◆ Work to complete
Leaving pictures aside, set down each line exactly, from the first line of the data to the line with "道、钱包和区块链网络，通过提示启用，不需要API密钥或", both included.

Start of Data excerpts

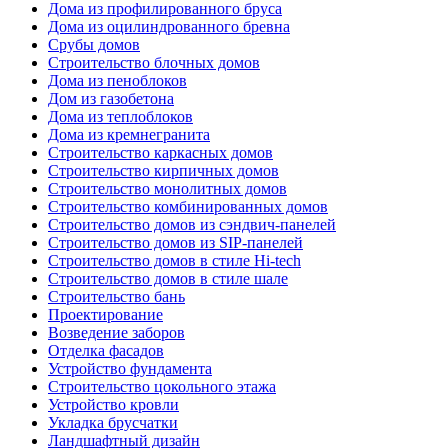
Дома из профилированного бруса
Дома из оцилиндрованного бревна
Срубы домов
Строительство блочных домов
Дома из пеноблоков
Дом из газобетона
Дома из теплоблоков
Дома из кремнегранита
Строительство каркасных домов
Строительство кирпичных домов
Строительство монолитных домов
Строительство комбинированных домов
Строительство домов из сэндвич-панелей
Строительство домов из SIP-панелей
Строительство домов в стиле Hi-tech
Строительство домов в стиле шале
Строительство бань
Проектирование
Возведение заборов
Отделка фасадов
Устройство фундамента
Строительство цокольного этажа
Устройство кровли
Укладка брусчатки
Ландшафтный дизайн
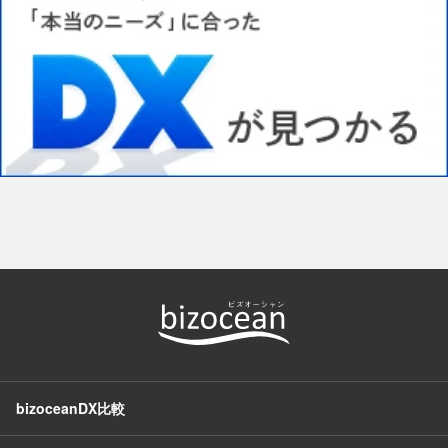
bizoceanDX比較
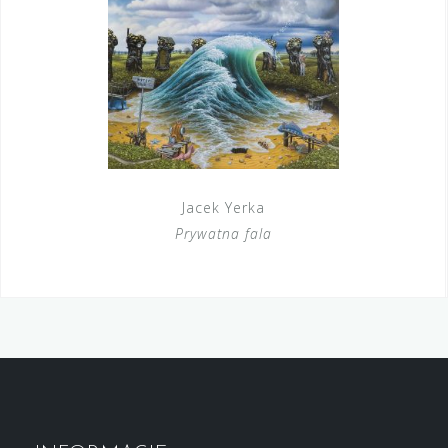
Jacek Yerka
Prywatna fala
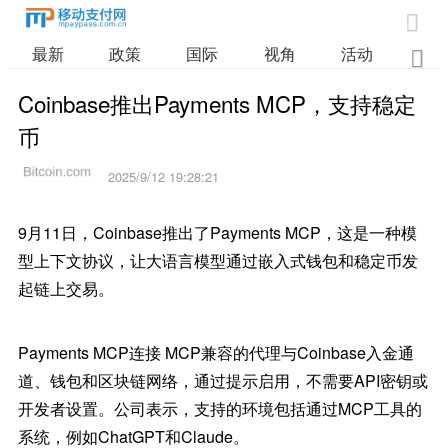

最新
政策
国际
视角
活动
业

Coinbase推出Payments MCP，支持稳定
币
2025/9/12 19:28:21
9月11日，Coinbase推出了Payments MCP，这是一种模
型上下文协议，让大语言模型通过嵌入式钱包和稳定币发
起链上交易。
Payments MCP连接 MCP兼容的代理与Coinbase入金通
道、钱包和区块链网络，通过提示启用，不需要API密钥或
开发者设置。公司表示，支持的环境包括通过MCP工具的
系统，例如ChatGPT和Claude。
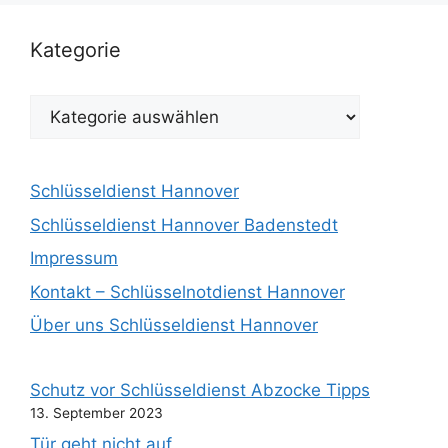
Kategorie
Kategorie
Schlüsseldienst Hannover
Schlüsseldienst Hannover Badenstedt
Impressum
Kontakt – Schlüsselnotdienst Hannover
Über uns Schlüsseldienst Hannover
Schutz vor Schlüsseldienst Abzocke Tipps
13. September 2023
Tür geht nicht auf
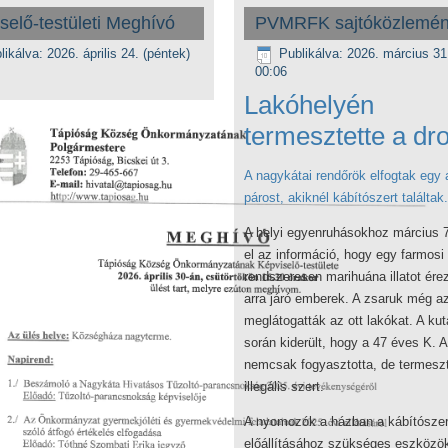
selő-testületi Meghívó
PVMRFK sajtóközlemé
likálva: 2026. április 24. (péntek)
Publikálva: 2026. március 31
00:06
Lakóhelyén
termesztette a dr
A nagykátai rendőrök elfogtak egy 
párost, akiknél kábítószert találtak.
A helyi egyenruhásokhoz március 7-
el az információ, hogy egy farmosi
rendszeresen marihuána illatot ére
arra járó emberek. A zsaruk még a
meglátogatták az ott lakókat. A kut
során kiderült, hogy a 47 éves K. At
nemcsak fogyasztotta, de termeszt
illegális szert.
A nyomozók a házban a kábítósze
előállításához szükséges eszközö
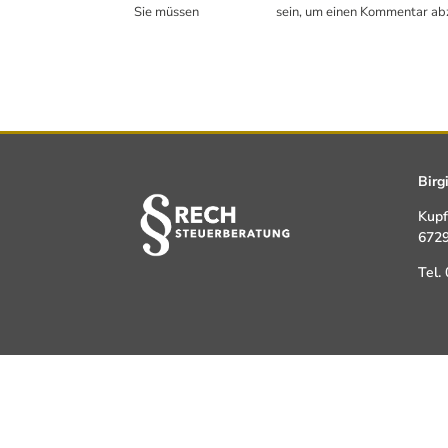
Sie müssen
angemeldet
sein, um einen Kommentar ab
Birg
Kupf
6729
Tel.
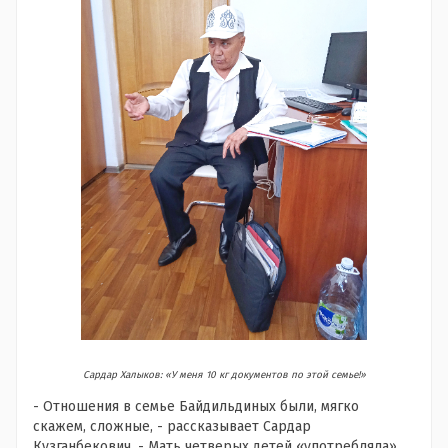
Сардар Халыков: «У меня 10 кг документов по этой семье!»
- Отношения в семье Байдильдиных были, мягко
скажем, сложные, - рассказывает Сардар
Кузганбекович. - Мать четверых детей «употребляла».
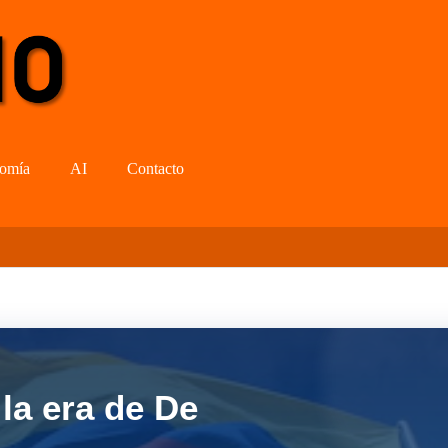
omía
AI
Contacto
la era de De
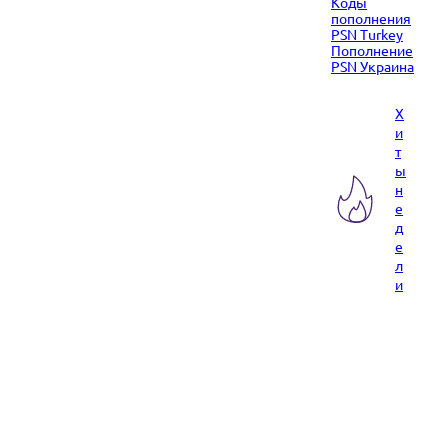
Коды
пополнения
PSN Turkey
Пополнение
PSN Украина
Х
и
т
ы
н
е
д
е
л
и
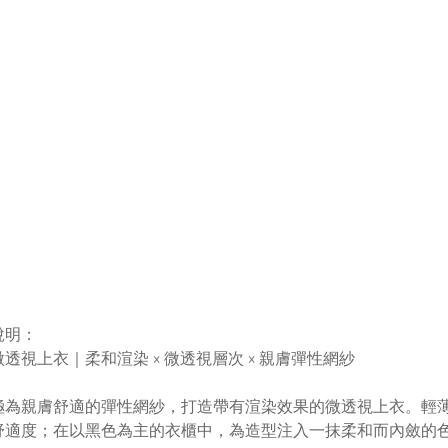
說明：
透視上衣｜柔和渲染 × 微透視層次 × 親膚彈性網紗
極為親膚舒適的彈性網紗，打造帶有渲染效果的微透視上衣。輕
舒適度；在以黑色為主的衣櫃中，為造型注入一抹柔和而內斂的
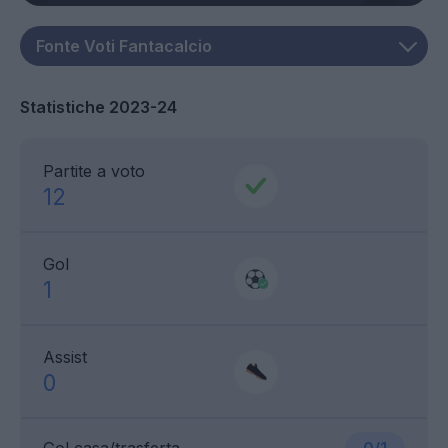
Statistiche 2023-24
Partite a voto
12
Gol
1
Assist
0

End of Data excerpts

◆ Result of this exercise
Дома из профилированного бруса
Дома из оцилиндрованного бревна
Срубы домов
Строительство блочных домов
Дома из пеноблоков
Дом из газобетона
Дома из теплоблоков
Дома из кремнегранита
Строительство каркасных домов
Строительство кирпичных домов
Строительство монолитных домов
Строительство комбинированных домов
Строительство домов из сэндвич-панелей
Строительство домов из SIP-панелей
Строительство домов в стиле Hi-tech
Строительство домов в стиле шале
Строительство бань
Проектирование
Возведение заборов
Отделка фасадов
Устройство фундамента
Строительство цокольного этажа
Устройство кровли
Укладка брусчатки
Ландшафтный дизайн
bizoceanDX比較
Jacek Yerka
Prywatna fala

最新
政策
国际
视角
活动
业

Coinbase推出Payments MCP，支持稳定
币
2025/9/12 19:28:21
9月11日，Coinbase推出了Payments MCP，这是一种模
型上下文协议，让大语言模型通过嵌入式钱包和稳定币发
起链上交易。
Payments MCP连接 MCP兼容的代理与Coinbase入金通
道、钱包和区块链网络，通过提示启用，不需要API密钥或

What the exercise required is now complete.